----- SELECTED PASSAGE
To circumvent the restrictions on the Pennsylvania Railroad's charter, Standard Oil and the Pennsylvania colluded in 1879 to create the National Docks Railway Company, connecting the National Storage facilities directly to the Pennsylvania line. The line would of necessity run through the property of the Central Railroad of New Jersey, and the Central strongly objected to the condemnation of its land for the benefit of its competitor. After an extended legal battle, the National Docks won a surprise concession in 1882 from the Jersey City aldermen to build an elevated track between the junction with the PRR and the oil docks, and the line was quickly constructed and opened in 1883, operated by the Pennsylvania Railroad. The line was subsequently extended as the Bergen Neck Railroad to Constable Hook in Bayonne where Standard Oil had additional facilities. In 1891, the Bergen Neck Railroad and the National Docks Railway were consolidated.
----------
----- SOURCE DATA
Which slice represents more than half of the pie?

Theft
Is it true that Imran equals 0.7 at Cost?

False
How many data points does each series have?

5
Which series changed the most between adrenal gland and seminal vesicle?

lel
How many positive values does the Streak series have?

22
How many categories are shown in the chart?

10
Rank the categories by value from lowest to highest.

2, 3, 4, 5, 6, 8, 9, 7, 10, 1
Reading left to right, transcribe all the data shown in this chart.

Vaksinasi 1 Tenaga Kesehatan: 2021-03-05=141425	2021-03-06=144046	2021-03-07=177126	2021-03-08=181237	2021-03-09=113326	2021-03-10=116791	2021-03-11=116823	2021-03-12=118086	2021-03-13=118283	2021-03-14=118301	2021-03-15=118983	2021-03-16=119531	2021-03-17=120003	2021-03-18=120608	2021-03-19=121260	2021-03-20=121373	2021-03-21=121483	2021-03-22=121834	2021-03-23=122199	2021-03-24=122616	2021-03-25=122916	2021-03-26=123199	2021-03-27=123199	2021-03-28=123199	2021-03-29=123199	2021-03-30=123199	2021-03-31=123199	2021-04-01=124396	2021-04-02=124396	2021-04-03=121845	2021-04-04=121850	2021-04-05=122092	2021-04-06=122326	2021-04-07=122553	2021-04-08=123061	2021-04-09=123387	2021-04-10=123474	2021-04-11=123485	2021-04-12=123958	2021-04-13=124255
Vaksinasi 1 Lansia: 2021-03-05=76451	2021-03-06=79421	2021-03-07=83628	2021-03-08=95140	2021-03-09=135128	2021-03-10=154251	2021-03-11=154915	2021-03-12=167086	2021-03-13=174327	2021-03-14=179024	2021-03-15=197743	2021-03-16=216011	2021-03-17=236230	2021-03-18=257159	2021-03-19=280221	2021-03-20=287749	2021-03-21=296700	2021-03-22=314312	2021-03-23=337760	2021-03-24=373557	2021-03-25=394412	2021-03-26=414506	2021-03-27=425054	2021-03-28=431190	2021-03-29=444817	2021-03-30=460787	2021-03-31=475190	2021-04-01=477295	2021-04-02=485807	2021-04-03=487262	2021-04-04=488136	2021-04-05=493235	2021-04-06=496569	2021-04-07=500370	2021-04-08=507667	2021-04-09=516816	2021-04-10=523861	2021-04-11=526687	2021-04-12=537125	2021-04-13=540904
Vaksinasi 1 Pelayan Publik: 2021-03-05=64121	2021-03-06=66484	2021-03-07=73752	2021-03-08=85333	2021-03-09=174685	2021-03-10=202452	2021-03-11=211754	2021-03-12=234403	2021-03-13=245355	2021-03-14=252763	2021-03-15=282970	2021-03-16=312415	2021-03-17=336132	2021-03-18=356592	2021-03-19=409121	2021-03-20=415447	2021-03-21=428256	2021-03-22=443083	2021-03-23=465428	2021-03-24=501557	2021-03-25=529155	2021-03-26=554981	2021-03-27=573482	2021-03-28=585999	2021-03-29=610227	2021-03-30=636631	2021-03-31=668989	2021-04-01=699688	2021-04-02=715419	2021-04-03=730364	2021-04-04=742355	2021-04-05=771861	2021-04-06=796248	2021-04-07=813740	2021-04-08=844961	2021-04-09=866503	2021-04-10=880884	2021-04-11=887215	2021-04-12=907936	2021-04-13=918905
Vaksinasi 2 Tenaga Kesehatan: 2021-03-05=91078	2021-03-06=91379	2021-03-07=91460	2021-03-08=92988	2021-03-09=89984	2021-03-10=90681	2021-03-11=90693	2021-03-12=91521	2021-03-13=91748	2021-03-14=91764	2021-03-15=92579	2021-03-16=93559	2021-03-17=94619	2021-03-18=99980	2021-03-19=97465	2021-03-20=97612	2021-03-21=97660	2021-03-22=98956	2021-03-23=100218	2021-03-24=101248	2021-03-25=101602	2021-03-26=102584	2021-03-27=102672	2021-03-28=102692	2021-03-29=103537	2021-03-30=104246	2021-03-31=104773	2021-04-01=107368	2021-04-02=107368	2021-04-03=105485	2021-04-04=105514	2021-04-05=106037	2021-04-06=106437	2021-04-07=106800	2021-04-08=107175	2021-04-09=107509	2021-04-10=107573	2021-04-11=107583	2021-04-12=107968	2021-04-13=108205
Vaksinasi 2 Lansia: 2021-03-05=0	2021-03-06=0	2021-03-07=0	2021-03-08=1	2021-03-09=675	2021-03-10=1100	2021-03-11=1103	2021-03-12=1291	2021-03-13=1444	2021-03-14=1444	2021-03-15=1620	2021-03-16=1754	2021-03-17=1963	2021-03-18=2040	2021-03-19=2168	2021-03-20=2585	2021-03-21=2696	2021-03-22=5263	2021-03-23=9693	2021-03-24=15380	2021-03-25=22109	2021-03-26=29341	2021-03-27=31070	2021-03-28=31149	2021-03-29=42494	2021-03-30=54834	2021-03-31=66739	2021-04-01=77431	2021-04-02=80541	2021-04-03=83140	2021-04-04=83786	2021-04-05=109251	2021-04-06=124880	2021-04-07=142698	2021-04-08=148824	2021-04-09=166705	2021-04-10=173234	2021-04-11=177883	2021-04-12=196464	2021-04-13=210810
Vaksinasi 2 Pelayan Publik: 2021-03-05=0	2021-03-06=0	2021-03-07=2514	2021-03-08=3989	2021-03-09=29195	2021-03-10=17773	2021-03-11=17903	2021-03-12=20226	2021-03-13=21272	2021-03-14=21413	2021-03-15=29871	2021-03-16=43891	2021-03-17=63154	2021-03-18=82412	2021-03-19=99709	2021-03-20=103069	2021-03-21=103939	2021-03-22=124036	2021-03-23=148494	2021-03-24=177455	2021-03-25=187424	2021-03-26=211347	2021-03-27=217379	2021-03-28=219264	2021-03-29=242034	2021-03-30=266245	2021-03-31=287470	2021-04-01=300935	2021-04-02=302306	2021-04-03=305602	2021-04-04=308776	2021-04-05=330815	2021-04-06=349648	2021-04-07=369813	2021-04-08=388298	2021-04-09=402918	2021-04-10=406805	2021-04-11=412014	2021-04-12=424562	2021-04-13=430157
----------
APPLY WHAT YOU READ =>
1. Answer these questions using the passage on the National Docks Railway.
(a) In what year did Standard Oil and the Pennsylvania Railroad create the National Docks Railway Company?
(b) Who granted the National Docks the 1882 concession to build an elevated track?
(c) Which two railroads were consolidated in 1891?
2. Recast the paragraph beginning "To circumvent the restrictions" from the National Docks Railway passage as a short list of its main facts.
3. Continue the passage on the National Docks Railway from the point where it ends.

ANSWERS TO EACH TASK =>
1.
(a) 1879
(b) The Jersey City aldermen
(c) The Bergen Neck Railroad and the National Docks Railway

2.
- In 1879, Standard Oil and the Pennsylvania Railroad created the National Docks Railway Company to get around limits in the Pennsylvania's charter. The new line connected the National Storage facilities directly to the Pennsylvania line.
- The route had to cross land owned by the Central Railroad of New Jersey. The Central strongly objected to having its land condemned for a competitor.
- After a long legal fight, the Jersey City aldermen unexpectedly granted the National Docks permission in 1882 to build an elevated track from the PRR junction to the oil docks.
- The line opened in 1883 and was operated by the Pennsylvania Railroad.
- It was later extended as the Bergen Neck Railroad to Constable Hook in Bayonne, where Standard Oil had more facilities.
- The Bergen Neck Railroad and the National Docks Railway were consolidated in 1891.

3.
Six years after its initial construction, Standard Oil reached an agreement in 1889 with the New York Central Railroad (NYC) to connect the National Docks Railway with the NYC's West Shore Railroad at National Junction. The line consisted of the New Jersey Junction Railroad and the National Docks and New-Jersey Junction Connecting Railroad, with the National Docks Railway coming under the control of the NYC. It was now the Pennsylvania's turn to protest against the crossing of its property, and a costly "frog war" ensued. When it was finally completed in 1897, the 450 ft long tunnel under Pennsylvania's Waldo Avenue yards had cost $750,000, twice what had been projected.

===Lehigh Valley era===
The Lehigh Valley Railroad (LVRR) initially reached its terminal on the Morris Canal Basin over the Central Railroad's line and later obtained trackage rights on the National Docks Railway. To protect access to its terminal, the LVRR acquired a half-interest in the National Docks in 1890. In 1891, the LVRR consolidated its other holdings in northeastern New Jersey to form the Lehigh Valley Terminal Railway, and it began running a route on a bridge over Newark Bay in 1892.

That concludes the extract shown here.